_WHAT TO WORK ON_.
Carry on the write-up about Snatch, the Perl tool for grabbing data off the web, from the point where it stops below.

_DOCUMENT PASSAGE_.
· · · ·

Home Page   the Perl Page   Programming and Computer Reviews   and Thailand Comments

Snatch

Grabbing Data off the Web with Perl

(and then doing something useful with it)

Snatch keeps its data in an XML file. The <sub> elements contain perl code to retrieve, parse and format snatched information. The output goes to an HTML page (but it doesn't have to). Snatch can use LWP (built in) or sockets to retrieve data but works fine on local files. I use regexes, usually, to parse the page but you could use HTMP::Parser; just as easily.
   The Main Idea here is to keep all the useful bits in one convenient location. You can grab the whole item and plug it into another page with no problems.

A fragment of the XML file looks like this:
Population
<item>
 <name>;population</name>
  <url>http://www.census.gov/cgi-bin/ipc/popclockw</url>
  <method>LWP</method>
  <sub>
     m!<h1>(.+?)</h1>!si;
     $_="<h3>$1 Estimated Population</h3>";
  </sub>
</item>

Snatch will go get the url using LWP and use whatever is in sub to get something from the page. Sub can contain any Perl that will run in an eval, which is apparently anything, and its only a little harder to debug buried inside there. You can also define a lurl pair which can reference a page on your hard disk till you get it right. This doesn't mean the code will work over a live HTTP connection, necessarily, but it helps. The sub code can be encased in a comment block also. The only thing this does is ensure that the perlish line noise doesn't break the XML somehow.
   BTW, my definition of well formed XML is that IE5.0 will display it properly, which fits this rather loose approach.

Note I've put some HTML formatting on what is returned. This is probably very politically incorrect as XML is supposed to be pure data without any of that presentation stuff in it But its was awfully convenient to do it right there. Some data demands to be run into a table immediately, for instance.

· · · ·

_INFORMATION PROVIDED_.
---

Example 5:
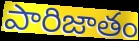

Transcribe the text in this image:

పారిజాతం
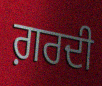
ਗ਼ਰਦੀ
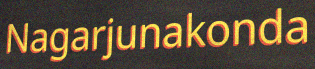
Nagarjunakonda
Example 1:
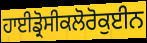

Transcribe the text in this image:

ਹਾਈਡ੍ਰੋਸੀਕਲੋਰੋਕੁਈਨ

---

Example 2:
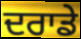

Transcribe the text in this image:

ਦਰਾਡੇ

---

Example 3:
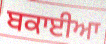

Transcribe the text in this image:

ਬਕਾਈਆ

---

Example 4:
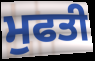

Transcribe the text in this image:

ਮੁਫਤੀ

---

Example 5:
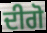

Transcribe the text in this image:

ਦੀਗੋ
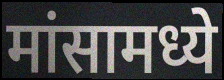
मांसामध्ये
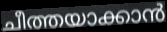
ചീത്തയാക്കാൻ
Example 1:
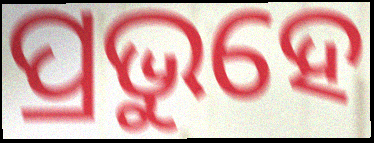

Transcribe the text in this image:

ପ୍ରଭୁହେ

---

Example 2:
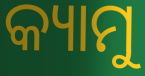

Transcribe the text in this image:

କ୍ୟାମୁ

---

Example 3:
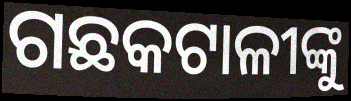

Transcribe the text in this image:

· · · ·

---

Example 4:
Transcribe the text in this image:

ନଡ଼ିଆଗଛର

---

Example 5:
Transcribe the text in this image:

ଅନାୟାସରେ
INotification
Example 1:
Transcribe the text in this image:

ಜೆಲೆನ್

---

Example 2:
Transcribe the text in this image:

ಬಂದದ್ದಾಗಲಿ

· · · ·

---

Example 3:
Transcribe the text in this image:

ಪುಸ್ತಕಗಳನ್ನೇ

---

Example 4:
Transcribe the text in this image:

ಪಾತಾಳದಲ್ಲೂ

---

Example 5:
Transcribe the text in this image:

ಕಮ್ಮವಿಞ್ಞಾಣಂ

· · · ·

_OUTPUT_.
It was so convenient that I got downright wicked and defined the rest of the page as well.

Page Layout  
<page>
  <options> debug=2 headers lurl</options> <!-- debug headers lurl -->
   <outfile>c:/perl/news.html</outfile>
   <head>
      $_= "<html\><head\><title\>The News of the Day"</title\></head\>\n";
   </head>
   <body>
      $_="<H1>The News of the Day</H1>\n";
   </body>
   <footer>$_= "</body></html>\n"; </footer>
</page>

Snatch has a little micro parser that looks at the XML config file and tucks the essentials into a list of hashes. The parser uses a DTD to know what to look for. In this case I feed it the page element then fiddle with options as needed. (Options went into the config hmmm,,, because it was easy), then print the head and (upper) body portions of the page. At this point I feed the parser the item element and send the hashes off to LWP::UserAgent to be retrieved and printed. Then I print the footer and its done.

The parser is really the star of the show. It will pick up anything in the DTD and return the contents in a hash. This makes it quite easy to add, rename or delete fields. Adding the options took all of 10 minutes including changing the code to look in the hash instead for a $variable.

You don't need to use the page layout, if you'd rather not. But it has some useful things in it.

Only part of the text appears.